The Scotland Yard team that investigated the assassination of former Pakistan prime minister Benazir Bhutto is expected to hand over the report to the government on Friday.
"The Scotland Yard team has arrived and would be handing over the first report to the authorities Friday," an official of the interior ministry said on Thursday.
The Scotland Yard team was in Pakistan in January, soon after Bhutto's death in a gun and bomb attack in the garrison town of Rawalpindi on Dec 27.
President Pervez Musharraf had invited the Scotland Yard team after he had ruled out demands by Bhutto's Pakistan Peoples Party (PPP) for a probe by the UN. But Musharraf admitted that Pakistani investigators had made mistakes in the initial probe of the murder.
During their three-week stay in Pakistan, eight detectives collected forensic evidence, reconstructed the crime scene and recorded statements from witnesses and the medical team that tried to revive Bhutto after the attack.
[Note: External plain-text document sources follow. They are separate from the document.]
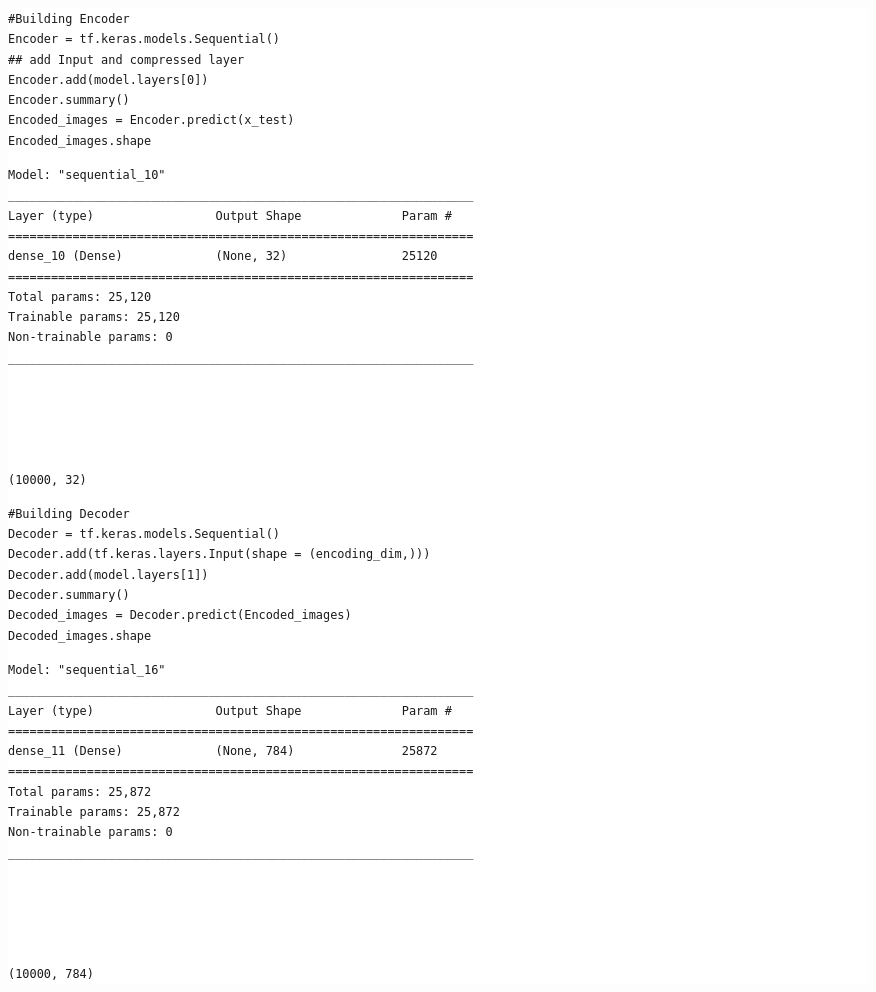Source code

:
 ```
#Building Encoder 
Encoder = tf.keras.models.Sequential()
## add Input and compressed layer
Encoder.add(model.layers[0])
Encoder.summary()
Encoded_images = Encoder.predict(x_test)
Encoded_images.shape
```

    Model: "sequential_10"
    _________________________________________________________________
    Layer (type)                 Output Shape              Param #   
    =================================================================
    dense_10 (Dense)             (None, 32)                25120     
    =================================================================
    Total params: 25,120
    Trainable params: 25,120
    Non-trainable params: 0
    _________________________________________________________________
    




    (10000, 32)




```
#Building Decoder
Decoder = tf.keras.models.Sequential()
Decoder.add(tf.keras.layers.Input(shape = (encoding_dim,)))
Decoder.add(model.layers[1])
Decoder.summary()
Decoded_images = Decoder.predict(Encoded_images)
Decoded_images.shape
```

    Model: "sequential_16"
    _________________________________________________________________
    Layer (type)                 Output Shape              Param #   
    =================================================================
    dense_11 (Dense)             (None, 784)               25872     
    =================================================================
    Total params: 25,872
    Trainable params: 25,872
    Non-trainable params: 0
    _________________________________________________________________
    




    (10000, 784)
Asked if the team would investigate further, the official said it would depend on the circumstances.
The government has frequently said the investigators' task was to give their opinion on the cause of Bhutto's death to bring to an end a controversy over exactly how she died.
Initially, the government said the former two-time prime minister died from a fatal blow to the skull when she hit the sunroof while hurriedly withdrawing into a vehicle after a powerful suicide blast at an election rally.
But her party and media reports said she died of wounds from bullets fired by an assassin from very close range as she stood waving to party workers.
Musharraf later admitted that it was possible Bhutto might have been shot dead.
Bhutto had accused several senior government and intelligence officials of plotting to kill her following a double suicide attack on a parade to welcome her home from exile in October.
The government has said it would make Scotland Yard's findings public.